## Brief
Find every line below where the word "duomenų" occurs, then give how many you found and nothing else.
*** Supplied data Section Begins ***
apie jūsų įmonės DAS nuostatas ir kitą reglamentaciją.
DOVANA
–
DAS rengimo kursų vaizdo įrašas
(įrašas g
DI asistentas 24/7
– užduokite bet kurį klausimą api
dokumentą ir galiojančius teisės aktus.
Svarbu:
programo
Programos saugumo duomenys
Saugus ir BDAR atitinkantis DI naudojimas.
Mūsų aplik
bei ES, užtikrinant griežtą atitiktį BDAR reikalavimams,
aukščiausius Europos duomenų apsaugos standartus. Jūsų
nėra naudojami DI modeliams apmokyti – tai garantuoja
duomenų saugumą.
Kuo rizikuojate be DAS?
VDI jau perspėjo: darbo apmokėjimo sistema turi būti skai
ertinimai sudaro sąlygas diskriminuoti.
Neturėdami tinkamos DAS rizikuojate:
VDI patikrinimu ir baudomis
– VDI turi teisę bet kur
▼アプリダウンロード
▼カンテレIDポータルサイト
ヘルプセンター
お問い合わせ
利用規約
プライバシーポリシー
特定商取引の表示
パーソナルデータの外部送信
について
*** Supplied data Section Ends ***
## Exercise result
2